*SOURCE DATA*:
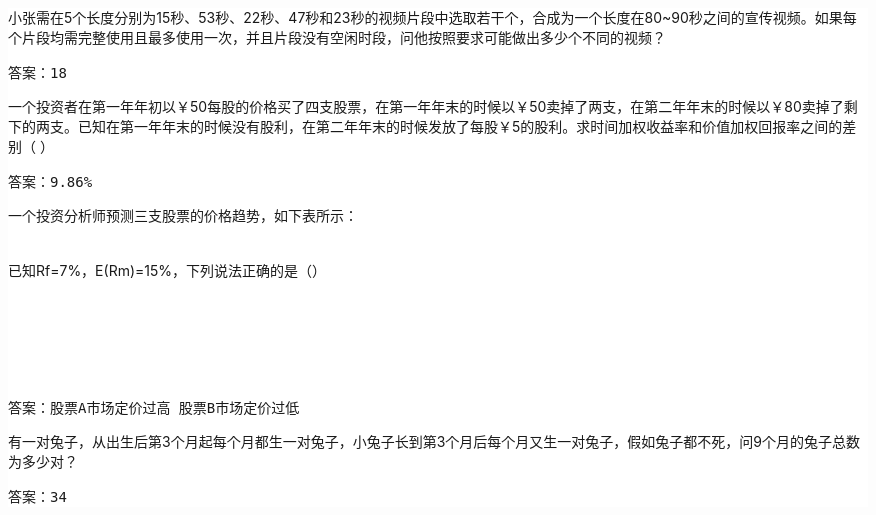 <div class="subject-content">
    <div class="subject-question">
        <div class="subject-question-wrap clearfix js-parent-content open">
            <div class="subject-question js-nc-pop-image">
            小张需在5个长度分别为15秒、53秒、22秒、47秒和23秒的视频片段中选取若干个，合成为一个长度在80~90秒之间的宣传视频。如果每个片段均需完整使用且最多使用一次，并且片段没有空闲时段，问他按照要求可能做出多少个不同的视频？
            </div>
    <label class="radio" id="checkbox">
        <pre>答案：18</pre>
    </label>
        </div>
    </div>
</div>
            
<div class="subject-content">
    <div class="subject-question">
        <div class="subject-question-wrap clearfix js-parent-content open">
            <div class="subject-question js-nc-pop-image">
            <p>  一个投资者在第一年年初以￥<span>50</span>每股的价格买了四支股票，在第一年年末的时候以￥<span>50</span>卖掉了两支，在第二年年末的时候以￥<span>80</span>卖掉了剩下的两支。已知在第一年年末的时候没有股利，在第二年年末的时候发放了每股￥<span>5</span>的股利。求时间加权收益率和价值加权回报率之间的差别（ ） </p>
            </div>
    <label class="radio" id="checkbox">
        <pre>答案：9.86%</pre>
    </label>
        </div>
    </div>
</div>
            
<div class="subject-content">
    <div class="subject-question">
        <div class="subject-question-wrap clearfix js-parent-content open">
            <div class="subject-question js-nc-pop-image">
            <div>  一个投资分析师预测三支股票的价格趋势，如下表所示： </div> <div>  <img alt="" src="https://uploadfiles.nowcoder.com/images/20190103/310337_1546503814671_63EB9372E027808E60C2E9CA869EAE6B"><br> </div> <div>  <p>   已知<span>Rf=7%，E(Rm)=15%</span>，下列说法正确的是（）  </p> <br> </div> <div>  <span>   <p>   <br>  </p> <br> </span>  </div>
            </div>
    <label class="radio" id="checkbox">
        <pre>答案：股票A市场定价过高 股票B市场定价过低</pre>
    </label>
        </div>
    </div>
</div>
            
<div class="subject-content">
    <div class="subject-question">
        <div class="subject-question-wrap clearfix js-parent-content open">
            <div class="subject-question js-nc-pop-image">
            有一对兔子，从出生后第3个月起每个月都生一对兔子，小兔子长到第3个月后每个月又生一对兔子，假如兔子都不死，问9个月的兔子总数为多少对？
            </div>
    <label class="radio" id="checkbox">
        <pre>答案：34</pre>
    </label>
        </div>
    </div>
</div>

*TASK PROMPT*:
Return the full listing exactly as written, without any of its images.

*REPLY*:
 <div class="subject-content">
    <div class="subject-question">
        <div class="subject-question-wrap clearfix js-parent-content open">
            <div class="subject-question js-nc-pop-image">
            小张需在5个长度分别为15秒、53秒、22秒、47秒和23秒的视频片段中选取若干个，合成为一个长度在80~90秒之间的宣传视频。如果每个片段均需完整使用且最多使用一次，并且片段没有空闲时段，问他按照要求可能做出多少个不同的视频？
            </div>
    <label class="radio" id="checkbox">
        <pre>答案：18</pre>
    </label>
        </div>
    </div>
</div>
            
<div class="subject-content">
    <div class="subject-question">
        <div class="subject-question-wrap clearfix js-parent-content open">
            <div class="subject-question js-nc-pop-image">
            <p>  一个投资者在第一年年初以￥<span>50</span>每股的价格买了四支股票，在第一年年末的时候以￥<span>50</span>卖掉了两支，在第二年年末的时候以￥<span>80</span>卖掉了剩下的两支。已知在第一年年末的时候没有股利，在第二年年末的时候发放了每股￥<span>5</span>的股利。求时间加权收益率和价值加权回报率之间的差别（ ） </p>
            </div>
    <label class="radio" id="checkbox">
        <pre>答案：9.86%</pre>
    </label>
        </div>
    </div>
</div>
            
<div class="subject-content">
    <div class="subject-question">
        <div class="subject-question-wrap clearfix js-parent-content open">
            <div class="subject-question js-nc-pop-image">
            <div>  一个投资分析师预测三支股票的价格趋势，如下表所示： </div> <div>  <img alt="" src="https://uploadfiles.nowcoder.com/images/20190103/310337_1546503814671_63EB9372E027808E60C2E9CA869EAE6B"><br> </div> <div>  <p>   已知<span>Rf=7%，E(Rm)=15%</span>，下列说法正确的是（）  </p> <br> </div> <div>  <span>   <p>   <br>  </p> <br> </span>  </div>
            </div>
    <label class="radio" id="checkbox">
        <pre>答案：股票A市场定价过高 股票B市场定价过低</pre>
    </label>
        </div>
    </div>
</div>
            
<div class="subject-content">
    <div class="subject-question">
        <div class="subject-question-wrap clearfix js-parent-content open">
            <div class="subject-question js-nc-pop-image">
            有一对兔子，从出生后第3个月起每个月都生一对兔子，小兔子长到第3个月后每个月又生一对兔子，假如兔子都不死，问9个月的兔子总数为多少对？
            </div>
    <label class="radio" id="checkbox">
        <pre>答案：34</pre>
    </label>
        </div>
    </div>
</div>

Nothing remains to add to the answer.